A third chapter introduces us to Julia, a psychologist, who is drawn into the plight of the migrants almost by accident. Previously a bystander whose moral compass may be on the right side but the struggle is still abstract for her, she is drawn into helping the human rights workers. When she sees the border guards’ brutality close up and is arrested, she becomes single minded of purpose to provide aid in whatever way she can.
Although there are scant happy endings here, one must look at the example of one guard in particular who, increasingly faced with the reality of the torture that is being sanctioned and the efforts to dehumanize these poor souls, removes himself from the action, taking a less intrusive role. But one guard questioning the government philosophy that these migrants are arriving to destroy Poland does not a movement make.
Holland’s mission is to put a human face on the migration crisis faced by Europe. It must be noted that the other EU countries seemed to be fully aware of the situation in Poland and did nothing to staunch the flow of blood seeping from those borders. As long as the illegal migrants stayed in Poland, or better yet, in Belarus, they could look the other way.
There are heroes in this story and too many villains to count, although it is the national governments and the dehumanization campaign that should take the bulk of the blame.
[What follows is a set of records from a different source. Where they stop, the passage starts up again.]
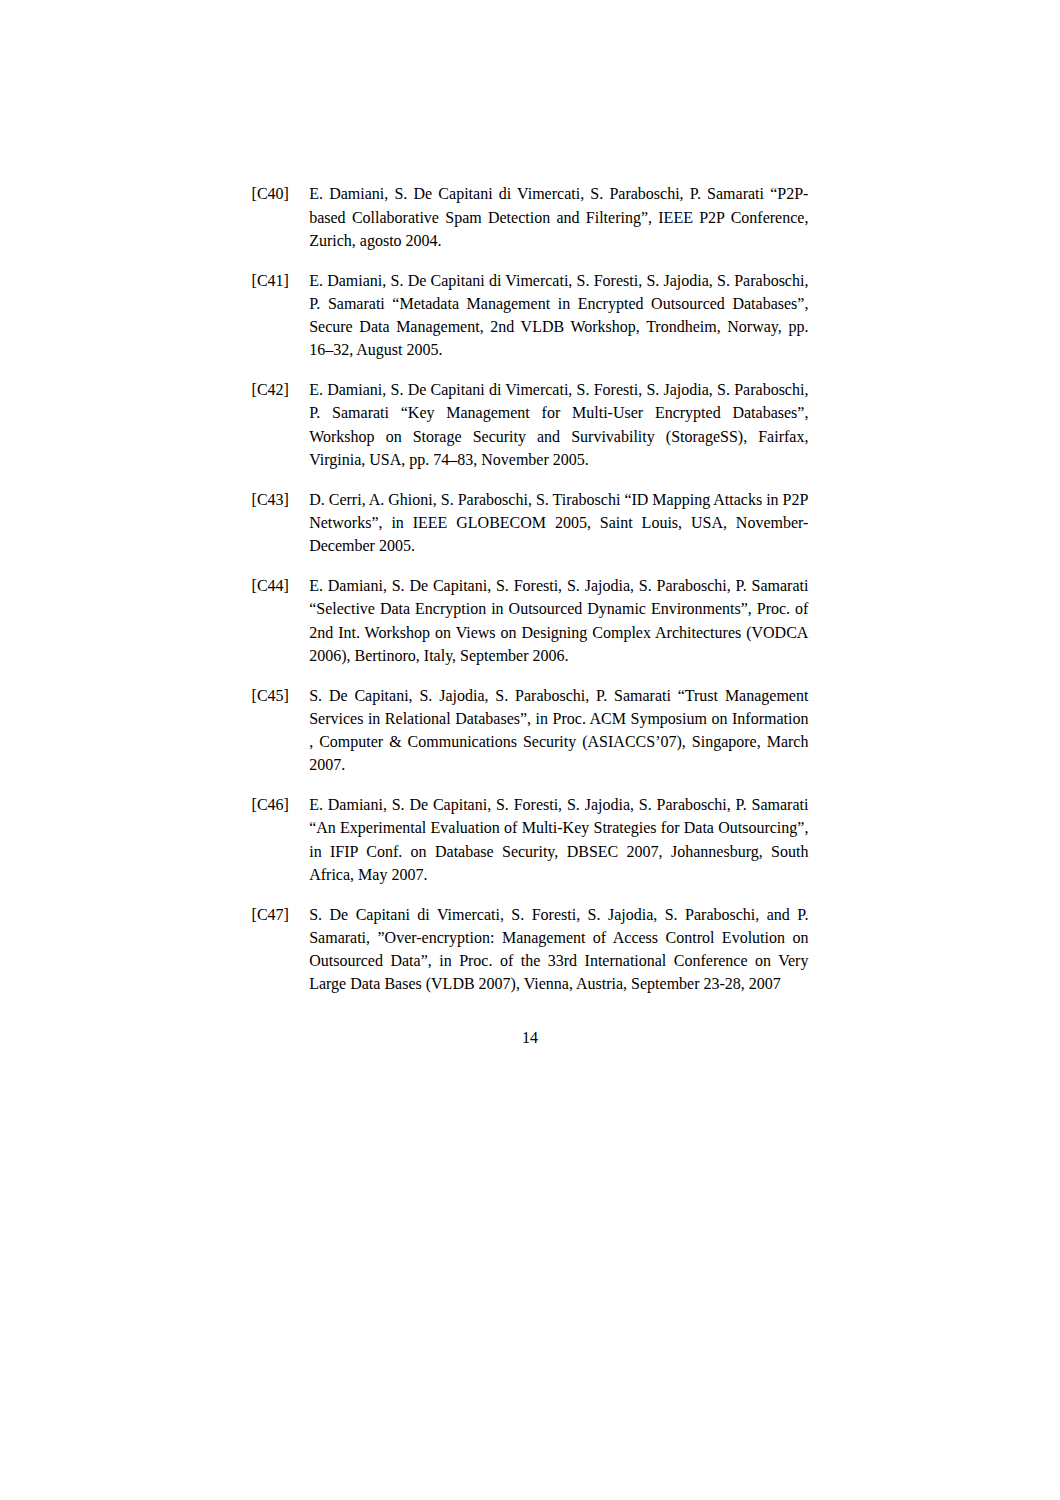[C40] E. Damiani, S. De Capitani di Vimercati, S. Paraboschi, P. Samarati “P2P-based Collaborative Spam Detection and Filtering”, IEEE P2P Conference, Zurich, agosto 2004.
[C41] E. Damiani, S. De Capitani di Vimercati, S. Foresti, S. Jajodia, S. Paraboschi, P. Samarati “Metadata Management in Encrypted Outsourced Databases”, Secure Data Management, 2nd VLDB Workshop, Trondheim, Norway, pp. 16–32, August 2005.
[C42] E. Damiani, S. De Capitani di Vimercati, S. Foresti, S. Jajodia, S. Paraboschi, P. Samarati “Key Management for Multi-User Encrypted Databases”, Workshop on Storage Security and Survivability (StorageSS), Fairfax, Virginia, USA, pp. 74–83, November 2005.
[C43] D. Cerri, A. Ghioni, S. Paraboschi, S. Tiraboschi “ID Mapping Attacks in P2P Networks”, in IEEE GLOBECOM 2005, Saint Louis, USA, November-December 2005.
[C44] E. Damiani, S. De Capitani, S. Foresti, S. Jajodia, S. Paraboschi, P. Samarati “Selective Data Encryption in Outsourced Dynamic Environments”, Proc. of 2nd Int. Workshop on Views on Designing Complex Architectures (VODCA 2006), Bertinoro, Italy, September 2006.
[C45] S. De Capitani, S. Jajodia, S. Paraboschi, P. Samarati “Trust Management Services in Relational Databases”, in Proc. ACM Symposium on Information , Computer & Communications Security (ASIACCS’07), Singapore, March 2007.
[C46] E. Damiani, S. De Capitani, S. Foresti, S. Jajodia, S. Paraboschi, P. Samarati “An Experimental Evaluation of Multi-Key Strategies for Data Outsourcing”, in IFIP Conf. on Database Security, DBSEC 2007, Johannesburg, South Africa, May 2007.
[C47] S. De Capitani di Vimercati, S. Foresti, S. Jajodia, S. Paraboschi, and P. Samarati, ”Over-encryption: Management of Access Control Evolution on Outsourced Data”, in Proc. of the 33rd International Conference on Very Large Data Bases (VLDB 2007), Vienna, Austria, September 23-28, 2007
14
That the border guards and military are staffed with sadists is less to the point than the national fever that condones these actions.
Character development is excellent; the cinematography places you inside the forest and into the swamps. Still, in the end, regardless of how excellent this film is in its portrayal of the human rights crisis, it is relentlessly depressing and graphic. This is not a movie for the faint of heart but probably must be seen if you are straddling the fence on this issue where humans, not just the tortured, have become the pawns in a cruel governmental game of chess where there will never be a winner.
Opening June 28 at the Laemmle Royal.